Technology and the Internet are powerful tools for anyone experiencing domestic violence. They can be essential resources to access help and information, and valuable platforms to connect with friends, family members, advocates, and service providers.
Unfortunately, they can also be used by abusive partners to begin, continue, or escalate abuse, making it all the more important to ensure your safety online.
Your computer and cell phone use can be monitored without you knowing it.
Your history can never be completely erased from a computer or device, even if you browse in “private” or “incognito” mode.
Email can be intercepted like physical mail.
Global Positioning System (GPS) trackers can be placed in your car or on items like your purse or cell phone.
Some court systems publish their records online, which could contain compromising personal information like names or addresses.
Keep your safety in mind when contacting support services and be sure to clear your browser history of content you wouldn’t want your partner to see.
Computers store information about the websites you visit. That means bills you pay and purchases you make are tracked, and messages or emails can be retrieved. You should always consider that a computer might be monitored when you use it and be careful with what you send others or post.
Safe computers can be found at your local library, Internet cafe, shelter, workplace, or computer technology centre; avoid using shared computers when researching things like travel plans, housing options, legal issues, and safety plans. Using safe browsing practices (like using a VPN) can help prevent abusive partners from tracking your Internet history.
Email can be a useful way to keep in touch with trusted friends and family members who may be aware of your situation. An abusive partner is likely to know this and may have access to your email account without your knowledge. To be safe, open an account your partner doesn’t know about on a safe computer and use that email for safety planning and sensitive communications.

◆ Supplied data ◆
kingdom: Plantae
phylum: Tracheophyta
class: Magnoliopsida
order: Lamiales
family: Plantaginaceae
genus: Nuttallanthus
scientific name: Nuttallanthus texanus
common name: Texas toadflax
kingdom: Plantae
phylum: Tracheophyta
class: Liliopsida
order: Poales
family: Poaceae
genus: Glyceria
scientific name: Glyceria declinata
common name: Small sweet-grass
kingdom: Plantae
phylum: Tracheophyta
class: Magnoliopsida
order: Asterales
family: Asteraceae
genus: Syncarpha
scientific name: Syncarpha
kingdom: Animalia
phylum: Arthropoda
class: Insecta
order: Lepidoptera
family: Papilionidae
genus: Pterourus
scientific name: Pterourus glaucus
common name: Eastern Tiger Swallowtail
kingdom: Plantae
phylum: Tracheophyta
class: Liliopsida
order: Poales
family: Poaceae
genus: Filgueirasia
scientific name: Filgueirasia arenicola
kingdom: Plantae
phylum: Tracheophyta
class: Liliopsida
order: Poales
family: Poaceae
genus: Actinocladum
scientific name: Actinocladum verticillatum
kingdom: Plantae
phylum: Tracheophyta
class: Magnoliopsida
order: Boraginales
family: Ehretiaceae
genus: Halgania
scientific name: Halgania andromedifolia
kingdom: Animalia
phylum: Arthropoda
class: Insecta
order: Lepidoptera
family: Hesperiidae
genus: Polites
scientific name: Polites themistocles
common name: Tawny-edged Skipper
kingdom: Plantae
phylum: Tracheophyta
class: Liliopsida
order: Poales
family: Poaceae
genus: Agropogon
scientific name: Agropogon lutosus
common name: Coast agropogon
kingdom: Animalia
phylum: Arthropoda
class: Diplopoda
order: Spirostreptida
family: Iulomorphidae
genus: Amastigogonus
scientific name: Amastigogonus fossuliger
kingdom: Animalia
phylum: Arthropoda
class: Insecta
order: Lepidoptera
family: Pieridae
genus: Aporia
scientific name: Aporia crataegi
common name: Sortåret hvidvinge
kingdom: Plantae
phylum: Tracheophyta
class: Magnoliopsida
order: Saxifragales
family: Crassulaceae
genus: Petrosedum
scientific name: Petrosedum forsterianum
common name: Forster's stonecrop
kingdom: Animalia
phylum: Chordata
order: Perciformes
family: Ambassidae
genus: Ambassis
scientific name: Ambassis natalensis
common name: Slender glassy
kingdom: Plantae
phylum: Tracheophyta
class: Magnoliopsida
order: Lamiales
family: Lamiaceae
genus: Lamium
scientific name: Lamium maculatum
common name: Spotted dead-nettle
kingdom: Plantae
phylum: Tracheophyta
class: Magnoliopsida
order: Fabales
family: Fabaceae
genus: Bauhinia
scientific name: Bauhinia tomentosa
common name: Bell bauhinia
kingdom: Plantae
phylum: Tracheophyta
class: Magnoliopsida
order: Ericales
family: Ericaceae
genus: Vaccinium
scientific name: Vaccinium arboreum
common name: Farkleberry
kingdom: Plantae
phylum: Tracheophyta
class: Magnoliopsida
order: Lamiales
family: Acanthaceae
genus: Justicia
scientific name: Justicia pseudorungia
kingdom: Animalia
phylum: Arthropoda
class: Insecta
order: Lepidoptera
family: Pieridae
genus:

◆ Goal 1 ◆
Based on the online safety guidance above, answer yes or no to each statement, quoting the words that decide it: (a) Browsing in private or incognito mode completely erases your history from a device. (b) A GPS tracker can be placed on a purse. (c) The guidance recommends opening an email account on a safe computer for sensitive communications.
◆ Goal 2 ◆
Print the online safety guidance from "Unfortunately, they can" up to and including "partner to see.".
◆ Goal 3 ◆
According to the online safety guidance, what can email be intercepted like?

◆ Written reply 1 ◆
(a) No: "Your history can never be completely erased from a computer or device, even if you browse in “private” or “incognito” mode."
(b) Yes: "Global Positioning System (GPS) trackers can be placed in your car or on items like your purse or cell phone."
(c) Yes: "To be safe, open an account your partner doesn’t know about on a safe computer and use that email for safety planning and sensitive communications."

◆ Written reply 2 ◆
Unfortunately, they can also be used by abusive partners to begin, continue, or escalate abuse, making it all the more important to ensure your safety online.
Your computer and cell phone use can be monitored without you knowing it.
Your history can never be completely erased from a computer or device, even if you browse in “private” or “incognito” mode.
Email can be intercepted like physical mail.
Global Positioning System (GPS) trackers can be placed in your car or on items like your purse or cell phone.
Some court systems publish their records online, which could contain compromising personal information like names or addresses.
Keep your safety in mind when contacting support services and be sure to clear your browser history of content you wouldn’t want your partner to see.

◆ Written reply 3 ◆
Like physical mail.